___ Data listing ___

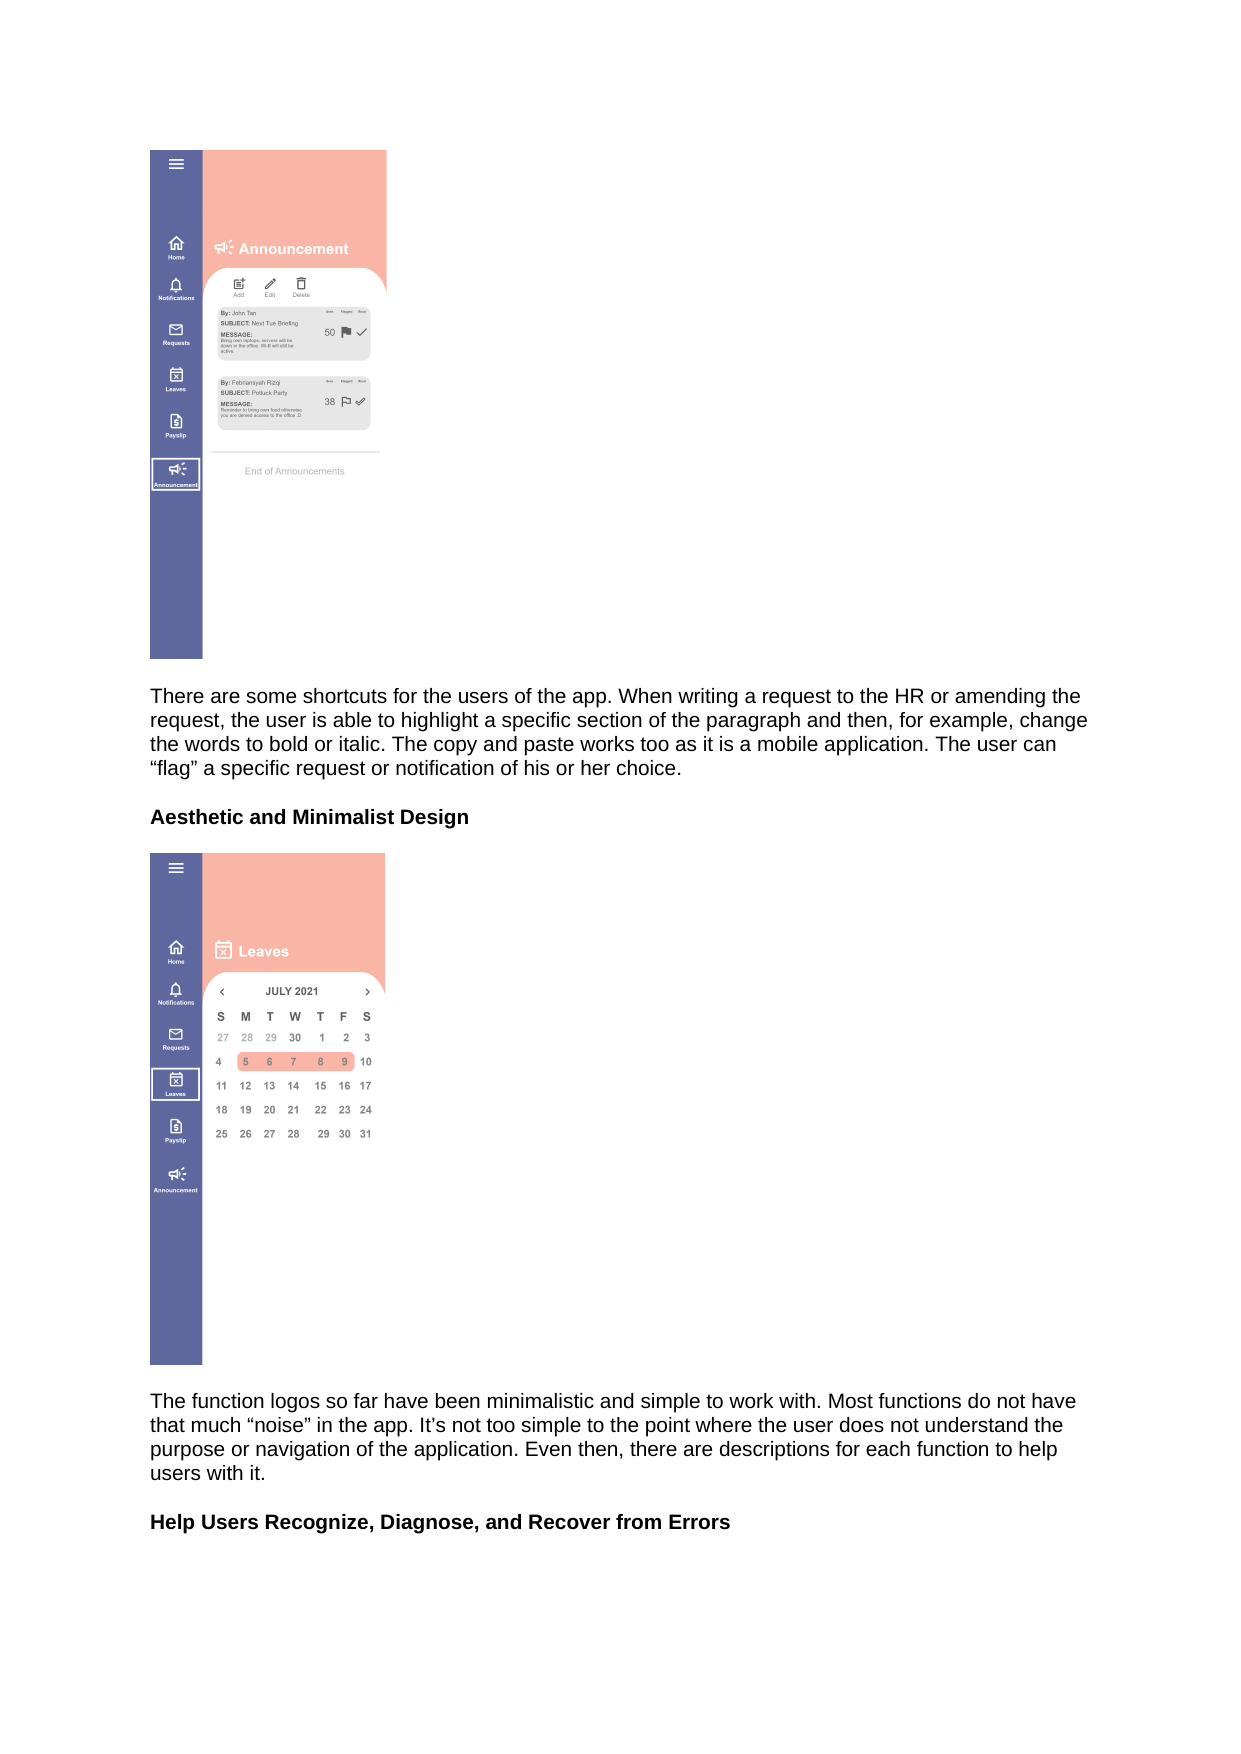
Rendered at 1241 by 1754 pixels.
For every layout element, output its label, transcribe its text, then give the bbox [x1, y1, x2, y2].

text There are some shortcuts for the users of the app. When writing a request to the HR or amending the request, the user is able to highlight a specific section of the paragraph and then, for example, change the words to bold or italic. The copy and paste works too as it is a mobile application. The user can “flag” a specific request or notification of his or her choice. [150, 684, 1090, 780]
text The function logos so far have been minimalistic and simple to work with. Most functions do not have that much “noise” in the app. It’s not too simple to the point where the user does not understand the purpose or navigation of the application. Even then, there are descriptions for each function to help users with it. [150, 1389, 1090, 1485]
text Help Users Recognize, Diagnose, and Recover from Errors [150, 1510, 1090, 1534]
picture [150, 853, 386, 1365]
text Aesthetic and Minimalist Design [150, 805, 1090, 829]
picture [150, 150, 387, 659]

___

What you should do
Each line from the one with "For every layout" through the end of the entries above must be set down exactly, both end lines included, and no other line may appear.

Output
For every layout element, output its label, transcribe its text, then give the bbox [x1, y1, x2, y2].

text There are some shortcuts for the users of the app. When writing a request to the HR or amending the request, the user is able to highlight a specific section of the paragraph and then, for example, change the words to bold or italic. The copy and paste works too as it is a mobile application. The user can “flag” a specific request or notification of his or her choice. [150, 684, 1090, 780]
text The function logos so far have been minimalistic and simple to work with. Most functions do not have that much “noise” in the app. It’s not too simple to the point where the user does not understand the purpose or navigation of the application. Even then, there are descriptions for each function to help users with it. [150, 1389, 1090, 1485]
text Help Users Recognize, Diagnose, and Recover from Errors [150, 1510, 1090, 1534]
picture [150, 853, 386, 1365]
text Aesthetic and Minimalist Design [150, 805, 1090, 829]
picture [150, 150, 387, 659]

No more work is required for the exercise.